In this work, we propose an explainable phishing identification system, Phishpedia, which (1) achieves both high identification accuracy and low runtime overhead, (2) provides causal visual annotation on the phishing webpage screenshot, and (3) does not require training on any phishing samples Phishpedia infers the intended brand from the webpage screenshot of an URL, and reports phishing based on alignment of intended brand domain and the landing domain of the URL.

Phishpedia significantly outperforms baseline identification approaches (URLNet, StackModel, PhishCatcher, EMD, PhishZoo, and LogoSENSE) with respect to identification accuracy and runtime overhead.
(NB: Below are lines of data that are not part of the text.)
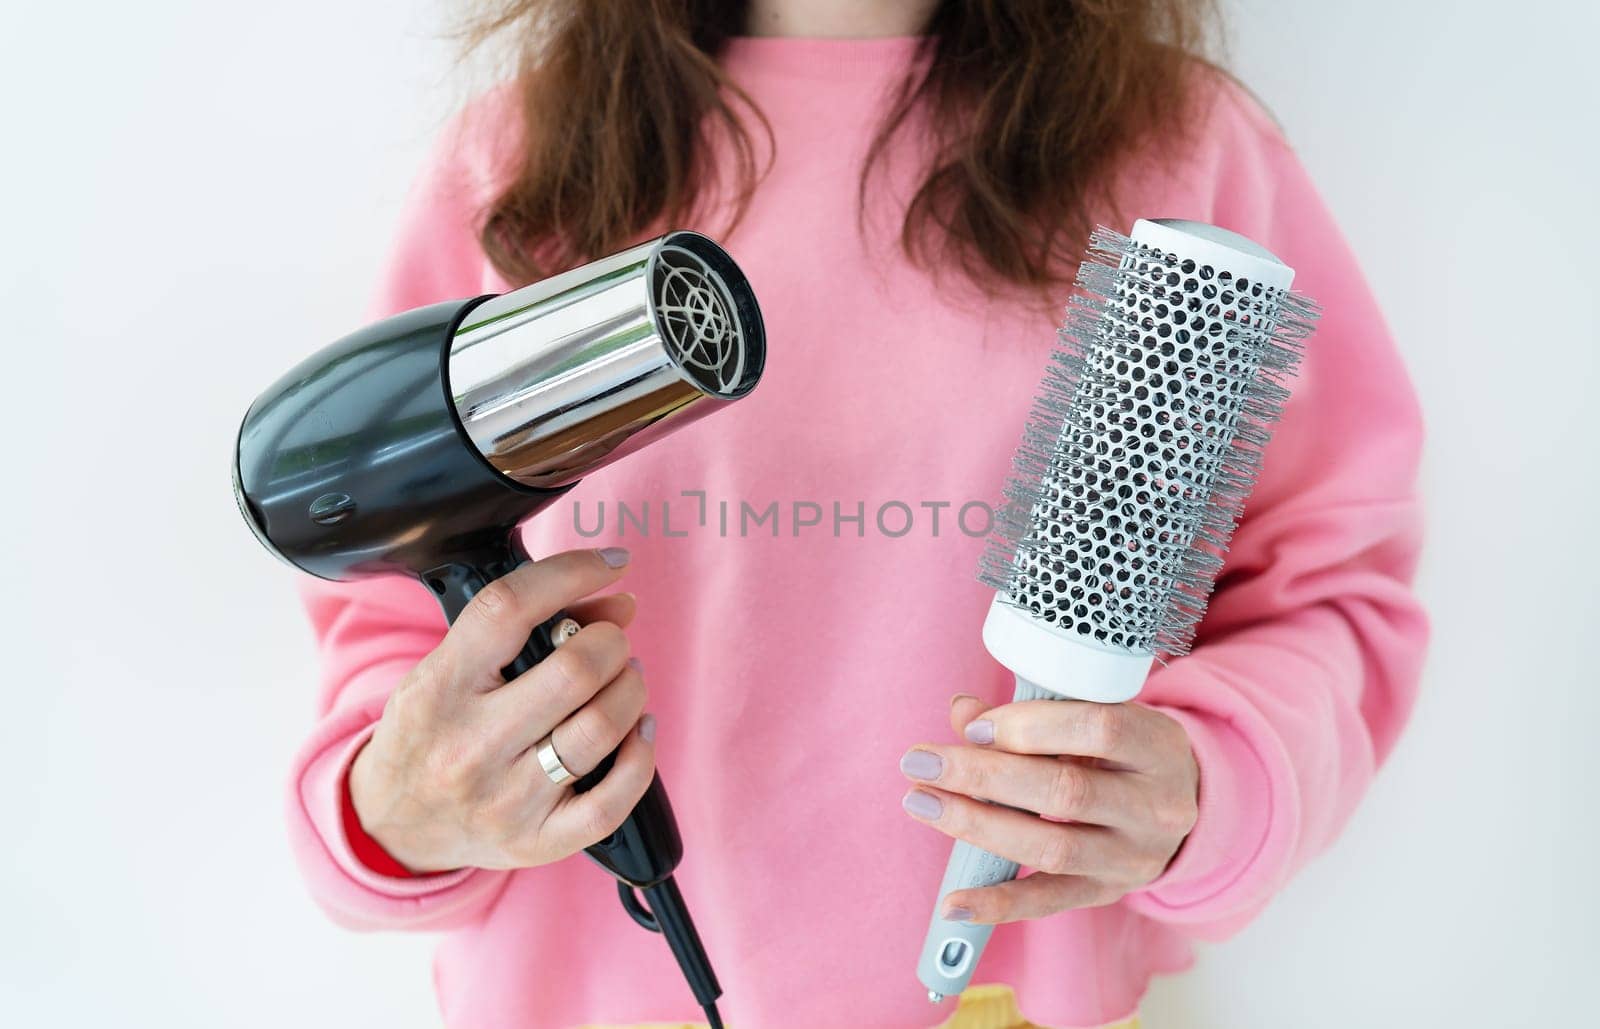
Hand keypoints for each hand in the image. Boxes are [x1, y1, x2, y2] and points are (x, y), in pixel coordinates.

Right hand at [348, 548, 654, 873]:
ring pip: (600, 729)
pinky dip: (641, 756)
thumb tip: (614, 602)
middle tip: (612, 639)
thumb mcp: (448, 669)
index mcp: (440, 687)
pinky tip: (638, 731)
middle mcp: (469, 745)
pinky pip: (612, 802)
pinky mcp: (535, 841)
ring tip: (624, 678)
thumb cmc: (432, 732)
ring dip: (630, 689)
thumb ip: (520, 630)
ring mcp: (505, 799)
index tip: (610, 563)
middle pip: (573, 671)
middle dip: (611, 641)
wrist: (393, 825)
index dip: (571, 572)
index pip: (509, 608)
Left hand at [900, 693, 1198, 923]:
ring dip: (977, 826)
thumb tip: (963, 712)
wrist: (1188, 803)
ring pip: (1053, 847)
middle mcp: (1154, 806)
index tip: (974, 728)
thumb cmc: (1126, 750)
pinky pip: (1049, 903)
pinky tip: (952, 902)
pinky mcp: (1108, 893)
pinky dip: (997, 904)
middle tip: (921, 763)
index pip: (1098, 729)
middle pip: (1065, 792)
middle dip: (983, 776)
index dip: (1030, 726)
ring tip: (923, 805)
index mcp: (1156, 746)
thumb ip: (1034, 713)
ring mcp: (1132, 857)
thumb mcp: (1100, 717)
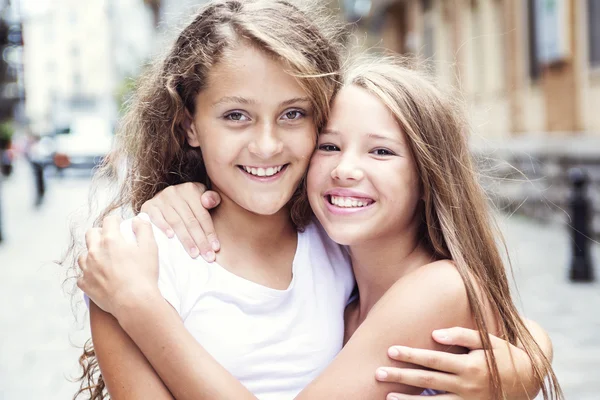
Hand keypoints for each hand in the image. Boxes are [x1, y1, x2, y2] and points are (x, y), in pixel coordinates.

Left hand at [77, 215, 161, 317]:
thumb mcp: (150, 247)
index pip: (109, 221)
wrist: (134, 302)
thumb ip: (144, 229)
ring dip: (92, 254)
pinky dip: (89, 274)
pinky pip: (82, 275)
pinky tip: (99, 277)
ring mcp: (87, 268)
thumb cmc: (144, 275)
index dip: (116, 221)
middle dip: (100, 233)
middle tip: (110, 240)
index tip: (120, 225)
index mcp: (110, 240)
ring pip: (83, 254)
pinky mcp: (84, 284)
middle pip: (91, 234)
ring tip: (104, 260)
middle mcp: (94, 251)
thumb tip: (138, 219)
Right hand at [140, 183, 220, 260]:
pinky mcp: (149, 206)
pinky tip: (170, 238)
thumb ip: (212, 198)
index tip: (216, 248)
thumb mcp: (202, 196)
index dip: (210, 232)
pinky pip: (156, 218)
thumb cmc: (189, 202)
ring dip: (186, 240)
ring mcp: (161, 199)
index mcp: (190, 189)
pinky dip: (163, 227)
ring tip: (194, 254)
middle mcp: (175, 192)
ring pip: (176, 222)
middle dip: (200, 241)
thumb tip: (209, 201)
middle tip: (208, 257)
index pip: (202, 215)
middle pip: (191, 221)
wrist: (165, 197)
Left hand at [375, 327, 537, 399]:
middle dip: (402, 376)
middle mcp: (467, 385)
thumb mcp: (489, 341)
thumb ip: (462, 334)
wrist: (529, 381)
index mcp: (470, 364)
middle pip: (427, 380)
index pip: (433, 359)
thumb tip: (434, 334)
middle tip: (378, 372)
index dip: (411, 355)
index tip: (391, 350)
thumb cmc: (505, 355)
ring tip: (387, 396)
We deployed Phishpedia with emerging new domains fed from CertStream service and discovered 1704 phishing websites (including 1133 new zero-day phishing websites) within one month, significantly outperforming existing solutions.

See our Github repository and Paper for details.

Overview

Input: A URL and its screenshot Output: Phish/Benign, Phishing target

Step 1: Enter Deep Object Detection Model, get predicted logos and inputs (inputs are not used for later prediction, just for explaination)
Step 2: Enter Deep Siamese Model
- If Siamese report no target, Return Benign, None
- Else Siamese report a target, Return Phish, Phishing target

Phishing example

Phishing Discovery Results

Each DATABASE folder comes with a readme.csv to facilitate the user from matching the phishing url with the folder path to open to screenshot (shot.png)

Link to download: https://drive.google.com/drive/folders/1X1xP0jiOfR7DcT3Mba-m0OdZ4gyowHhc?usp=sharing

Database ReadME

The database presents the results of phishing discovery experiment. The folder contains the found real phishing of EMD, PhishCatcher, Phishzoo, StackModel, URLNet, and Phishpeida.